Al escribir estas líneas, completamos una semana de severas protestas,
especialmente ahora al interior de las estaciones del metro capitalino, donde
la represión policial se hace más difícil y, al arrojo de los jóvenes, son
miles los usuarios que se resuelven también a evadir los pagos de pasajes. Toda
una acción de desobediencia civil que se suma a la protesta de los pescadores
artesanales, de los pensionados que reclaman NO+AFP, de los estudiantes
secundarios que exigen mejor educación pública y de otras diversas expresiones
a lo largo del país tras demandas salariales, medioambientales y otras justas
causas.
No hay duda que la calma social que se impuso en la
postdictadura ya llega a su fin y que el pueblo chileno se convence que solo
con su decidida acción podrán hacerse efectivas sus demandas, toda vez que la
clase política en su conjunto se aprecia corrupta, insensible e incapaz de para
oficiar de representante e intermediaria ante el Estado. Tanto así que lo
niveles de abstención electoral han llegado a ser los más altos del mundo,
superando el 50 por ciento del padrón como consta en todos los últimos
comicios. No es de extrañarse, entonces, que, en esta connivencia cupular, la
represión resulte avalada incluso por parlamentarios que en el pasado hicieron
gala de su izquierdismo o allendismo y ahora están apoltronados en el poder
junto a la ultra derecha.
La población chilena ha llegado a convencerse de que lo que
menos falta en Chile es dinero para hacer frente a las carencias sociales,
cuando también en los últimos días se ha sabido que los fondos de reservas de
las pensiones se han elevado por sobre los 20 mil millones de dólares, la mitad
de los cuales están depositados en la banca norteamericana. Lo que le reditúa a
un puñado de empresas y entidades financieras ganancias altamente abusivas,
como que se afirma que el negocio de las administradoras de fondos de pensiones
(no más de 6 o siete entidades) es uno de los más boyantes de toda la Tierra.
¡Vaya cuánto podría hacerse en Chile en materia de inversiones, fomento del
empleo e infraestructura con esos recursos si el sistema previsional fuera
administrado como antaño por el Estado o por los propios cotizantes!
Pasto tierno para el desarrollo del narcotráfico y la
delincuencia son ahora en Chile los altos índices de pobreza y discriminación,
la arrogante riqueza de unos pocos, como la complicidad de la política con el
grave estado de la inequidad social. En una desfachatez que explica que los
parlamentarios chilenos obtengan mejores sueldos y prebendas que sus colegas norteamericanos o
europeos; que reciban montos por lo menos 20 veces por encima del salario
promedio de los trabajadores, de lo cual se explica la renuencia de los
legisladores a ceder sus cupos a favor de las nuevas generaciones, cuanto
incluso aquella actitud de algunos ex dirigentes universitarios de buscar
acomodo laboral en el gobierno, el poder
legislativo o en los municipios. Condenados solo a servirse de la política ante
la imposibilidad de procurar desde allí los cambios sustantivos que
prometieron.

▶ _Información registrada_:

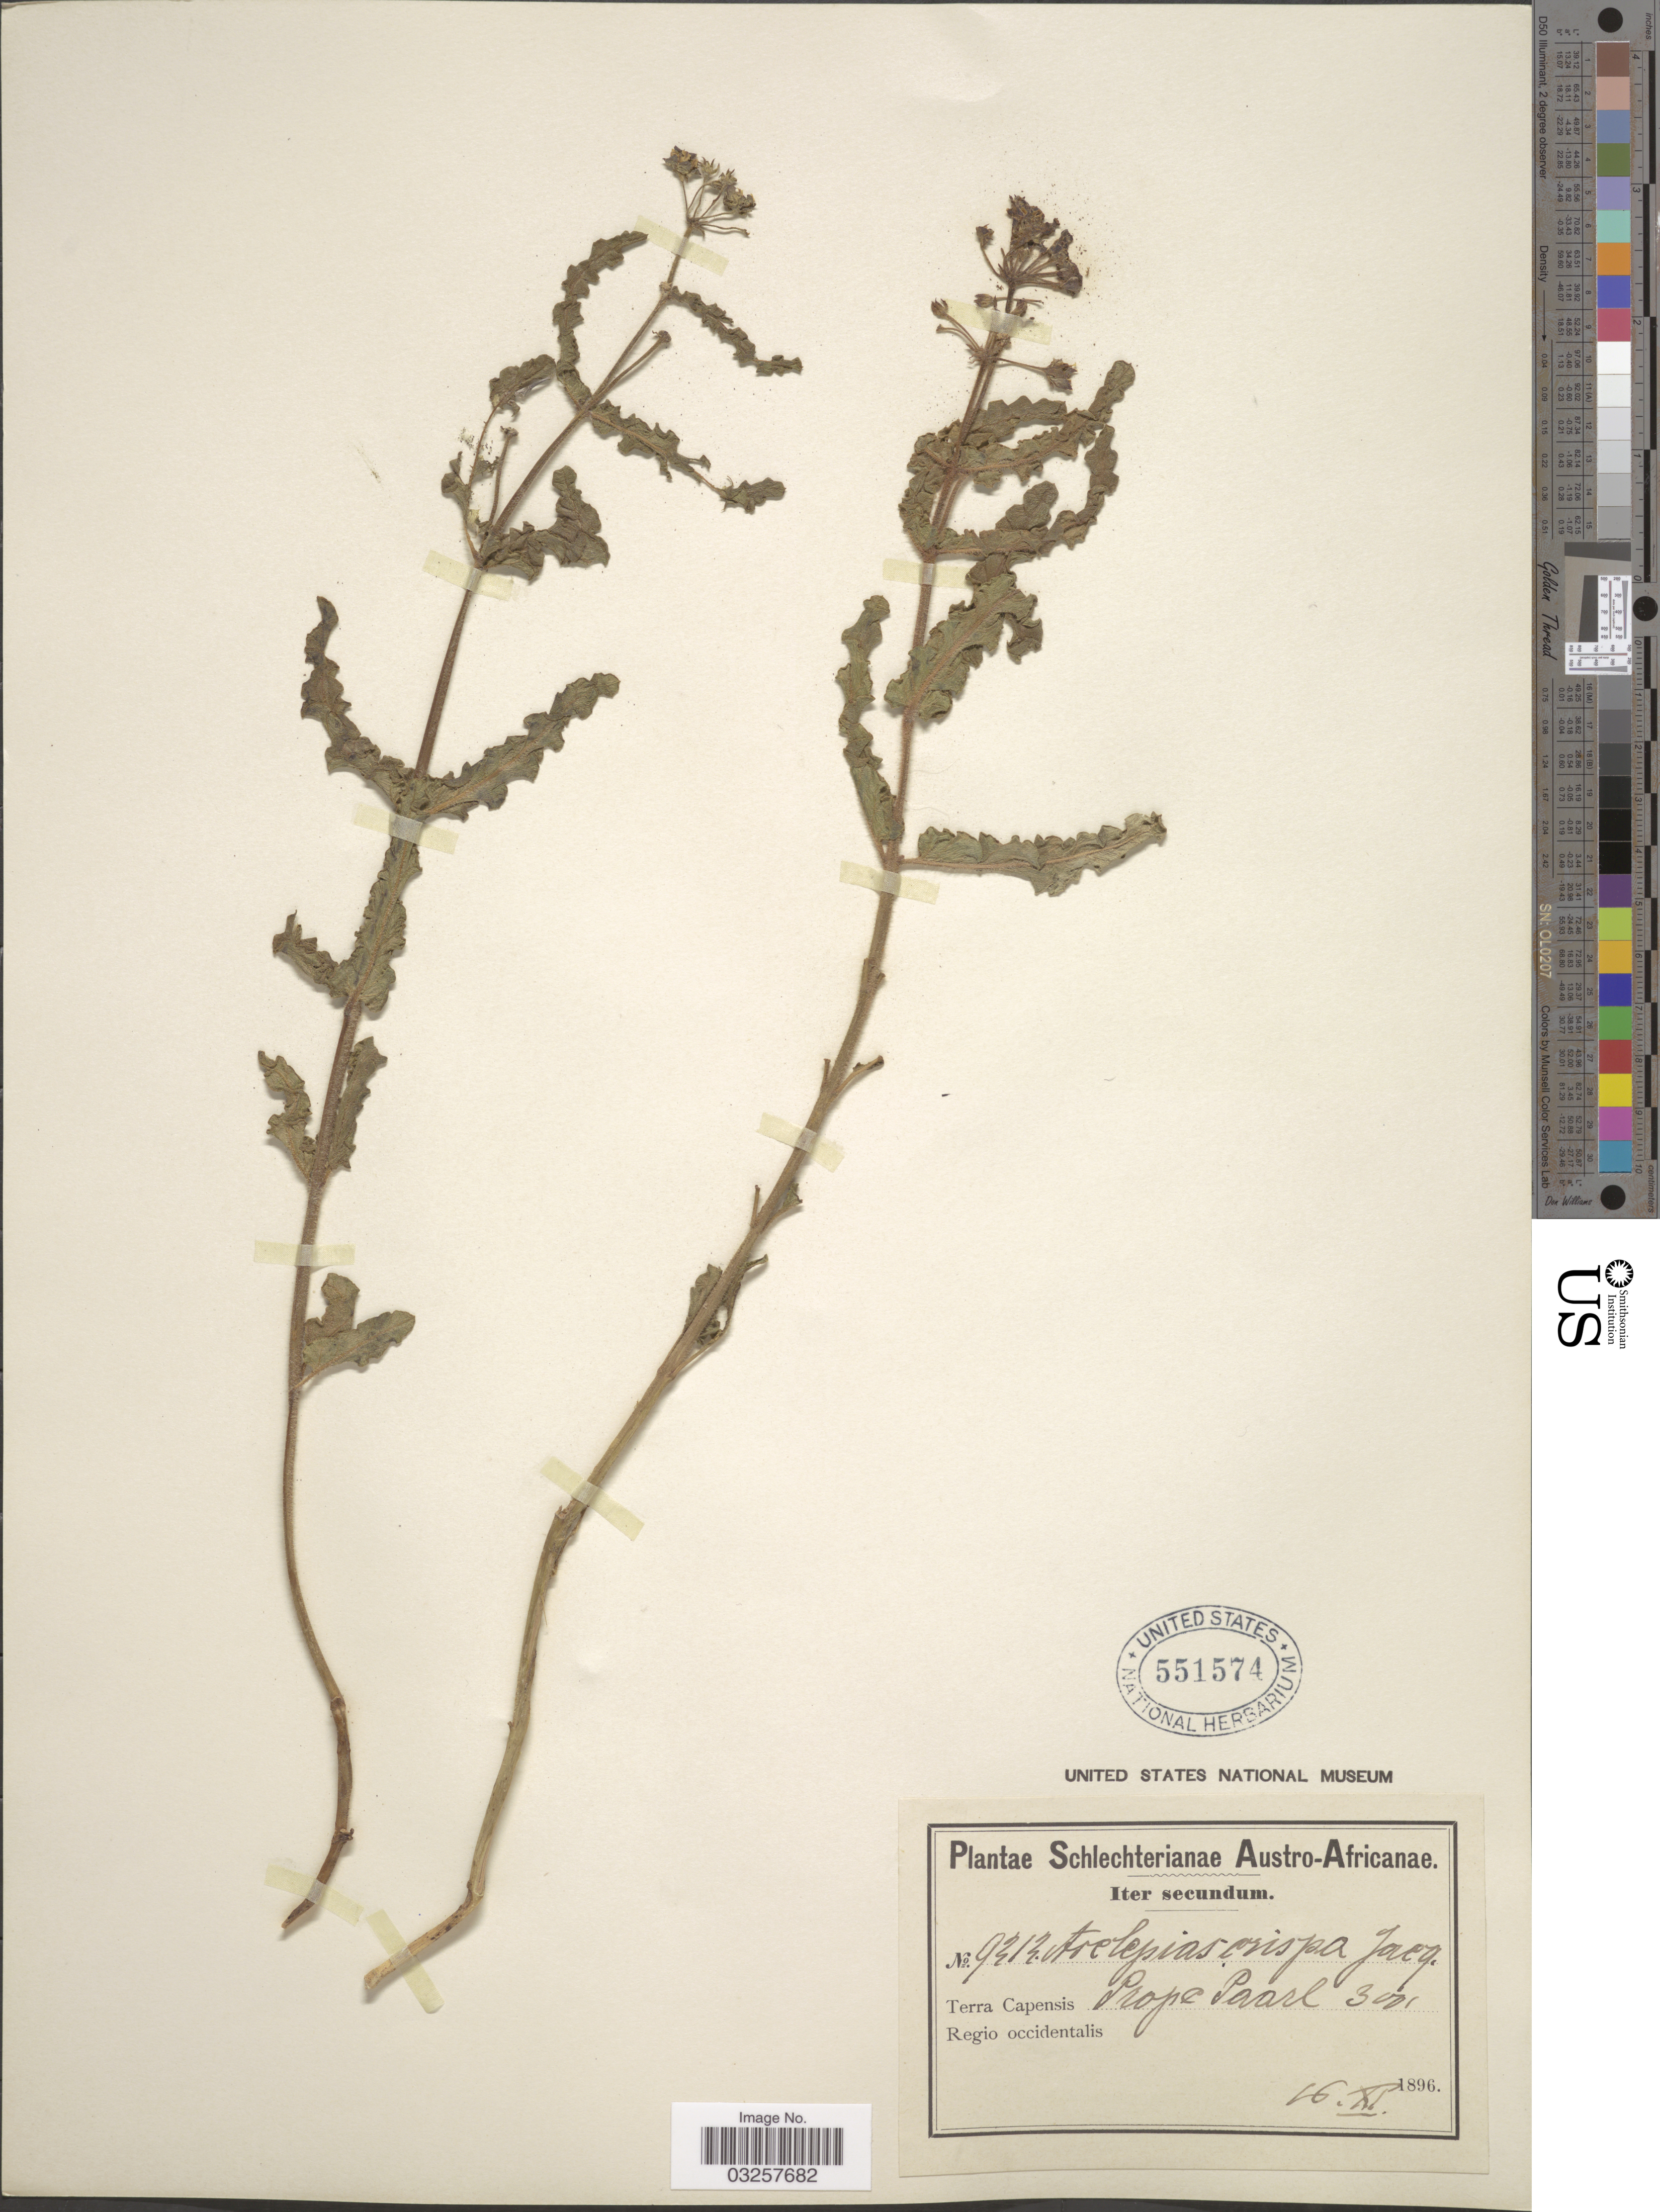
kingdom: Plantae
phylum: Tracheophyta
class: Magnoliopsida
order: Gentianales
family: Apocynaceae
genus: Asclepias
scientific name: Asclepias crispa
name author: P.J. Bergius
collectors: Schlechter, --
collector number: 9212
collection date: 1896-11-16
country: South Africa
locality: Austro-Africanae. Terra Capensis. Prope Paarl. Regio occidentalis.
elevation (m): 91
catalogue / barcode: US 551574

▶ _Instrucciones_:
a – Según el texto sobre las protestas en Chile, ¿a la protesta de qué grupos se suma la desobediencia civil en el metro? Nombra cada grupo mencionado de forma explícita.
b – Prolonga el texto sobre las protestas en Chile a partir de su última oración.
Las líneas no cumplen ninguna función en esto.

▶ _Conjunto de respuestas_:
a –
- Los pescadores artesanales
- Los pensionados que reclaman NO+AFP
- Los estudiantes secundarios que exigen mejor educación pública

b –
El estallido social al que nos referimos es todavía muy
espontáneo y puntual, como siempre ha ocurrido en el preludio de las grandes
transformaciones. Sin embargo, ya no se trata solo de los estudiantes en los
que hay que reconocer hoy los índices más elevados de conciencia política y
resolución. Esto también habla de un fenómeno bien conocido, en cuanto a que
para los trabajadores y la población adulta es siempre más riesgoso encarar a las
autoridades. Ya sea por miedo a perder sus empleos y ser reprimidos por un
estado policial que goza de las mismas facultades “disuasivas” de la última
dictadura cívico militar. Toda vez que siguen vigentes la Constitución de
Pinochet, las leyes y los altos presupuestos otorgados a las Fuerzas Armadas y
de Orden. Militares y policías que ahora, por obra y gracia del presidente
Piñera, empezaron hace algunas semanas a colaborarse mutuamente a fin de
encarar las tareas de seguridad. Con facultades y recursos onerosos que algunos
proponen ampliar, cuando se acusa a La Moneda de haber fracasado en su tarea de
inhibir a la delincuencia y la atrevida acción de los estudiantes el
emblemático Instituto Nacional y otros establecimientos.
Lo más importantes es el cambio que se está produciendo en
nuestra población respecto de la radicalidad de algunas protestas y la
violencia que se acrecienta en ellas. Por más que la gran prensa siga
coordinada para alertarnos de los riesgos de las manifestaciones sociales e
insistan en ofrecer como solución al descontento el diálogo con las autoridades
o la conformación de “mesas de trabajo”. Sin duda, instancias distractoras que
en la práctica han caído en el más completo descrédito o ridículo. Lo más
curioso, sin embargo, es que los mismos que han recurrido recurrentemente a las
armas para acceder al poder o derribar del gobierno a sus legítimos moradores
tengan el cinismo de tildar a sus opositores de violentistas. Como si el
bombardeo a La Moneda, los constantes cuartelazos y las masacres a los
trabajadores no fueran los principales actos de terrorismo acometidos por la
derecha, los poderosos empresarios y el servil mundo castrense.
Los chilenos parecen hoy más inclinados a comprender y
validar la cólera de los jóvenes que protestan, como a reconocer (como siempre
ha ocurrido) que los desmanes contra el llamado orden público son efectuados
tantas veces por agentes infiltrados entre los manifestantes. Llama la atención que con todos los fieros
recursos de Carabineros y la policía civil sean contados con los dedos de la
mano los casos en que se detienen a los encapuchados, por ejemplo, como a
tantos delincuentes comunes que asolan las calles y barrios. Varios de los
cuales, posteriormente, se descubren en los Tribunales como policías de franco
dedicados a asaltar viviendas, robar autos y cajeros automáticos. Emulando en forma más rústica, claro, el
proceder se aquellos oficiales que por tanto tiempo vienen apropiándose
personalmente de los recursos asignados para sus deberes institucionales.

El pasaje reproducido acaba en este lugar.